Work item = Repeat all of the records verbatim.
Source material: Begin
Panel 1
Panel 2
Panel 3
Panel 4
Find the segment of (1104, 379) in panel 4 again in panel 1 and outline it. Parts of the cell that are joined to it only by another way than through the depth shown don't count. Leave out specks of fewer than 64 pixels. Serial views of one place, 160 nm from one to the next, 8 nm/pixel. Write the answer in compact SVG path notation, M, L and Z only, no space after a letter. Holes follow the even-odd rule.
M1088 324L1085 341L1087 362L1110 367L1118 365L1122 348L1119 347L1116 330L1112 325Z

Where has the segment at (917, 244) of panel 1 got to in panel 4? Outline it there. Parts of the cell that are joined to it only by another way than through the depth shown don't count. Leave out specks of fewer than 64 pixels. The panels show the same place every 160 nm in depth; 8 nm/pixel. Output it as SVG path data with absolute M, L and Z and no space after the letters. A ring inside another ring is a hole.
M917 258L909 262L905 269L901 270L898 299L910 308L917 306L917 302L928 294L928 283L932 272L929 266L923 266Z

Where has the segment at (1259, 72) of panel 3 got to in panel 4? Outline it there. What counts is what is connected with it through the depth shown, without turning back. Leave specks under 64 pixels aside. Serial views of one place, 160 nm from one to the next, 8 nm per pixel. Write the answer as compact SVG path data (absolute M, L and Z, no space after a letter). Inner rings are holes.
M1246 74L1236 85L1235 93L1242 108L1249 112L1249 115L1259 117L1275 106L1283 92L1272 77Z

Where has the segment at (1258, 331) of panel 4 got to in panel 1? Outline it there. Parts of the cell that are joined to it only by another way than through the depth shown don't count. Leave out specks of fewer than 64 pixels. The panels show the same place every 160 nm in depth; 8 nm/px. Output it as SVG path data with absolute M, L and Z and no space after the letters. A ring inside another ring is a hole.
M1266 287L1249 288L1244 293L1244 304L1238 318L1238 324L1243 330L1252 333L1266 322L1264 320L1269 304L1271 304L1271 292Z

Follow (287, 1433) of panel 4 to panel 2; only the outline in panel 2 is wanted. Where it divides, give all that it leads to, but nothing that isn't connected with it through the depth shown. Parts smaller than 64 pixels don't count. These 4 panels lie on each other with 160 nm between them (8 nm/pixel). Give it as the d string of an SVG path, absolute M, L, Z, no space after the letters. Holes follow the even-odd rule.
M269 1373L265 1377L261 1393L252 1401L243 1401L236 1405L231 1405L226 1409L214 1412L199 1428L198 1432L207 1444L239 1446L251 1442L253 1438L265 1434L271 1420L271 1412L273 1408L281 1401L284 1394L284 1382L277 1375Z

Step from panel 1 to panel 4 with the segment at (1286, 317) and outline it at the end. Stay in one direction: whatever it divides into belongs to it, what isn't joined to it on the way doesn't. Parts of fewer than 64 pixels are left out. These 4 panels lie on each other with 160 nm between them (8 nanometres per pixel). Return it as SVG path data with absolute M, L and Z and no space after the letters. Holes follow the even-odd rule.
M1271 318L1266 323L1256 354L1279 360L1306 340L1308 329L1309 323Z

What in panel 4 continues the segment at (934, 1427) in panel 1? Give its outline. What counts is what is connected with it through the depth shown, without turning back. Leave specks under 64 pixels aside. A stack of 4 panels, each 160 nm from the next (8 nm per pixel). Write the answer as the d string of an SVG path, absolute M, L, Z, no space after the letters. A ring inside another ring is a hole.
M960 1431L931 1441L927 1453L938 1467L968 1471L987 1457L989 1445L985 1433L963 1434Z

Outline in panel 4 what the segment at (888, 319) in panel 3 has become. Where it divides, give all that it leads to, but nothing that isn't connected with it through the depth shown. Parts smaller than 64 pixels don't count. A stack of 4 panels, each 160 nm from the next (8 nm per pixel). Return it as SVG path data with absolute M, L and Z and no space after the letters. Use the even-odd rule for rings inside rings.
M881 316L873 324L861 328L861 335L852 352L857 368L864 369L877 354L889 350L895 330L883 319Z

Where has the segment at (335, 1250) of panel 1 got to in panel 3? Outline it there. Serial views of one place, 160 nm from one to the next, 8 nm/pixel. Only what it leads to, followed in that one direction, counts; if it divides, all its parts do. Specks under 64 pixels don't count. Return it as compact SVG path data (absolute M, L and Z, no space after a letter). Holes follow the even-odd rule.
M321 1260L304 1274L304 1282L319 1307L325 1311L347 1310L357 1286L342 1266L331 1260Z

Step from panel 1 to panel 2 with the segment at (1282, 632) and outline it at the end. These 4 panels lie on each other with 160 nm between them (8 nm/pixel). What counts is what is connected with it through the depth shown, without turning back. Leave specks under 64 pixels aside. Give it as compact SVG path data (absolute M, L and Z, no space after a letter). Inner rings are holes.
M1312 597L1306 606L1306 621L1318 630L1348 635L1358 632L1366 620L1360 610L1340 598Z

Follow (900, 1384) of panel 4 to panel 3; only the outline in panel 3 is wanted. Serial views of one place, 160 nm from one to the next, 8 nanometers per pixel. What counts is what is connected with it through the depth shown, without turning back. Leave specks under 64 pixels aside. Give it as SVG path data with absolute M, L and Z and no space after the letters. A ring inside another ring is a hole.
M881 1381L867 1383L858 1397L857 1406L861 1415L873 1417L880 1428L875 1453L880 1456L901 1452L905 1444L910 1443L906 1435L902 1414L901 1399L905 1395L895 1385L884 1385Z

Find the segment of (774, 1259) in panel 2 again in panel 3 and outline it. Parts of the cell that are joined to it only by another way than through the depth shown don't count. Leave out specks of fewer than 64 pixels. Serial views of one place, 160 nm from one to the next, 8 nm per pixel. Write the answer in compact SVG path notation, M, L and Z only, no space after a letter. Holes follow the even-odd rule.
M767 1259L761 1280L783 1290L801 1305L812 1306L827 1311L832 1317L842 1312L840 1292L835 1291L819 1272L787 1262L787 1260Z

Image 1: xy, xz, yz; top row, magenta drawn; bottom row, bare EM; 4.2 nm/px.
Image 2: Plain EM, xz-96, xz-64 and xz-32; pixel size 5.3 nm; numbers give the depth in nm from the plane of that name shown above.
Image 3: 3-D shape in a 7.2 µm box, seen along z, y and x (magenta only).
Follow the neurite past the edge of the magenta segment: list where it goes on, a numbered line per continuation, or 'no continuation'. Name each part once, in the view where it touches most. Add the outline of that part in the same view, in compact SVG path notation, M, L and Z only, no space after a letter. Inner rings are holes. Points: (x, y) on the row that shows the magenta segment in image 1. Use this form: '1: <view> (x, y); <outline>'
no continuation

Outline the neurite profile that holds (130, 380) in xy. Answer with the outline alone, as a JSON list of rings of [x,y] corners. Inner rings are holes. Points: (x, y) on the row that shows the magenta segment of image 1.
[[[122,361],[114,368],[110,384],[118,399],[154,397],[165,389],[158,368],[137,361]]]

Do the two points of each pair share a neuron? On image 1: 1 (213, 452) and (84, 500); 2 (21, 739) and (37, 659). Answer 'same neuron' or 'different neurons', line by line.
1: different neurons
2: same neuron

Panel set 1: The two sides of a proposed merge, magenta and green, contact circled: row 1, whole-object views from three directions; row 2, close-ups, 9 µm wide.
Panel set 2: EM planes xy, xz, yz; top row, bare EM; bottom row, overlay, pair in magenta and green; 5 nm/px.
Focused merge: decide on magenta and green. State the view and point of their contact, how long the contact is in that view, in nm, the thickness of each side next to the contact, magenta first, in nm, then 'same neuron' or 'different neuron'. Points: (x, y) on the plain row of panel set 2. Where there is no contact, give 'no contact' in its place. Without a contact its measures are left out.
Source material: End
Answer section =
Panel 1
Panel 2
Panel 3
Panel 4
Find the segment of (1104, 379) in panel 4 again in panel 1 and outline it. Parts of the cell that are joined to it only by another way than through the depth shown don't count. Leave out specks of fewer than 64 pixels. Serial views of one place, 160 nm from one to the next, 8 nm/pixel. Write the answer in compact SVG path notation, M, L and Z only, no space after a letter. Holes follow the even-odd rule.
M1088 324L1085 341L1087 362L1110 367L1118 365L1122 348L1119 347L1116 330L1112 325Z

Where has the segment at (917, 244) of panel 1 got to in panel 4? Outline it there. Parts of the cell that are joined to it only by another way than through the depth shown don't count. Leave out specks of fewer than 64 pixels. The panels show the same place every 160 nm in depth; 8 nm/pixel. Output it as SVG path data with absolute M, L and Z and no space after the letters. A ring inside another ring is a hole.
M917 258L909 262L905 269L901 270L898 299L910 308L917 306L917 302L928 294L928 283L932 272L929 266L923 266Z

Where has the segment at (1259, 72) of panel 3 got to in panel 4? Outline it there. What counts is what is connected with it through the depth shown, without turning back. Leave specks under 64 pixels aside. Serial views of one place, 160 nm from one to the next, 8 nm per pixel. Write the answer as compact SVG path data (absolute M, L and Z, no space after a letter). Inner rings are holes.
M1246 74L1236 85L1235 93L1242 108L1249 112L1249 115L1259 117L1275 106L1283 92L1272 77Z

Where has the segment at (1258, 331) of panel 4 got to in panel 1? Outline it there. Parts of the cell that are joined to it only by another way than through the depth shown don't count. Leave out specks of fewer than 64 pixels. The panels show the same place every 160 nm in depth; 8 nm/px. Output it as SVG path data with absolute M, L and Z and no space after the letters. A ring inside another ring is a hole.
M1266 287L1249 288L1244 293L1244 304L1238 318L1238 324L1243 330L1252 333L1266 322L1264 320L1269 304L1271 304L1271 292Z

Follow (287, 1433) of panel 4 to panel 2; only the outline in panel 2 is wanted. Where it divides, give all that it leads to, but nothing that isn't connected with it through the depth shown. Parts smaller than 64 pixels don't count. These 4 panels lie on each other with 160 nm between them (8 nm/pixel). Give it as the d string of an SVG path, absolute M, L, Z, no space after the letters. Holes follow the even-odd rule.
M269 1373L265 1377L261 1393L252 1401L243 1401L236 1405L231 1405L226 1409L214 1412L199 1428L198 1432L207 1444L239 1446L251 1442L253 1438L265 1434L271 1420L271 1412L273 1408L281 1401L284 1394L284 1382L277 1375Z

Step from panel 1 to panel 4 with the segment at (1286, 317) and outline it at the end. Stay in one direction: whatever it divides into belongs to it, what isn't joined to it on the way doesn't. Parts of fewer than 64 pixels are left out. These 4 panels lie on each other with 160 nm between them (8 nanometres per pixel). Return it as SVG path data with absolute M, L and Z and no space after the letters. Holes follow the even-odd rule.
M1271 318L1266 323L1256 354L1279 360L1306 340L1308 329L1309 323Z

What in panel 4 continues the segment at (934, 1427) in panel 1? Give its outline. What counts is what is connected with it through the depth shown, without turning back. Leave specks under 64 pixels aside. A stack of 4 panels, each 160 nm from the next (8 nm per pixel). Write the answer as the d string of an SVG path, absolute M, L, Z, no space after the letters. A ring inside another ring is a hole.
M960 1431L931 1441L927 1453L938 1467L968 1471L987 1457L989 1445L985 1433L963 1434Z

Outline in panel 4 what the segment at (888, 319) in panel 3 has become. Where it divides, give all that it leads to, but nothing that isn't connected with it through the depth shown. Parts smaller than 64 pixels don't count. A stack of 4 panels, each 160 nm from the next (8 nm per pixel). Return it as SVG path data with absolute M, L and Z and no space after the letters. Use the even-odd rule for rings inside rings.
M881 316L873 324L861 328L861 335L852 352L857 368L864 369L877 354L889 350L895 330L883 319Z

Where has the segment at (335, 1250) of panel 1 got to in panel 3? Outline it there. Serial views of one place, 160 nm from one to the next, 8 nm/pixel. Only what it leads to, followed in that one direction, counts; if it divides, all its parts do. Specks under 64 pixels don't count. Return it as compact SVG path data (absolute M, L and Z, no space after a letter). Holes follow the even-odd rule.
M321 1260L304 1274L304 1282L319 1307L325 1311L347 1310L357 1286L342 1266L331 1260Z

Step from panel 1 to panel 2 with the segment at (1282, 632) and outline it at the end. These 4 panels lie on each other with 160 nm between them (8 nm/pixel). What counts is what is connected with it through the depth shown, without turning back. Leave specks under 64 pixels aside. Give it as compact SVG path data (absolute M, L and Z, no space after a letter). Inner rings are holes.
M1312 597L1306 606L1306 621L1318 630L1348 635L1358 632L1366 620L1360 610L1340 598Z

Follow (900, 1384) of panel 4 to panel 3; only the outline in panel 3 is wanted. Serial views of one place, 160 nm from one to the next, 8 nanometers per pixel. What counts is what is connected with it through the depth shown, without turning back. Leave specks under 64 pixels aside. Give it as SVG path data with absolute M, L and Z and no space after the letters. A ring inside another ring is a hole.
M881 1381L867 1383L858 1397L857 1406L861 1415L873 1417L880 1428L875 1453L880 1456L901 1452L905 1444L910 1443L906 1435L902 1414L901 1399L905 1395L895 1385L884 1385Z

Find the segment of (774, 1259) in panel 2 again in panel 3 and outline it. Parts of the cell that are joined to it only by another way than through the depth shown don't count. Leave out specks of fewer than 64 pixels. Serial views of one place, 160 nm from one to the next, 8 nm per pixel. Write the answer in compact SVG path notation, M, L and Z only, no space after a letter. Holes follow the even-odd rule.
M767 1259L761 1280L783 1290L801 1305L812 1306L827 1311L832 1317L842 1312L840 1292L835 1291L819 1272L787 1262L787 1260Z

Image 1: xy, xz, yz; top row, magenta drawn; bottom row, bare EM; 4.2 nm/px.
Image 2: Plain EM, xz-96, xz-64 and xz-32; pixel size 5.3 nm; numbers give the depth in nm from the plane of that name shown above.
Image 3: 3-D shape in a 7.2 µm box, seen along z, y and x (magenta only).
Follow the neurite past the edge of the magenta segment: list where it goes on, a numbered line per continuation, or 'no continuation'. Name each part once, in the view where it touches most. Add the outline of that part in the same view, in compact SVG path notation, M, L and Z only, no space after a letter. Inner rings are holes. Points: (x, y) on the row that shows the magenta segment in image 1. Use this form: '1: <view> (x, y); <outline>'
no continuation

Outline the neurite profile that holds (130, 380) in xy. Answer with the outline alone, as a JSON list of rings of [x,y] corners. Inner rings are holes. Points: (x, y) on the row that shows the magenta segment of image 1.
[[[122,361],[114,368],[110,384],[118,399],[154,397],[165,389],[158,368],[137,361]]]

Do the two points of each pair share a neuron? On image 1: 1 (213, 452) and (84, 500); 2 (21, 739) and (37, 659). Answer 'same neuron' or 'different neurons', line by line.
1: different neurons
2: same neuron

Panel set 1: The two sides of a proposed merge, magenta and green, contact circled: row 1, whole-object views from three directions; row 2, close-ups, 9 µm wide.
Panel set 2: EM planes xy, xz, yz; top row, bare EM; bottom row, overlay, pair in magenta and green; 5 nm/px.
Focused merge: decide on magenta and green. State the view and point of their contact, how long the contact is in that view, in nm, the thickness of each side next to the contact, magenta first, in nm, then 'same neuron' or 'different neuron'. Points: (x, y) on the plain row of panel set 2. Where there is no contact, give 'no contact' in its place. Without a contact its measures are left out.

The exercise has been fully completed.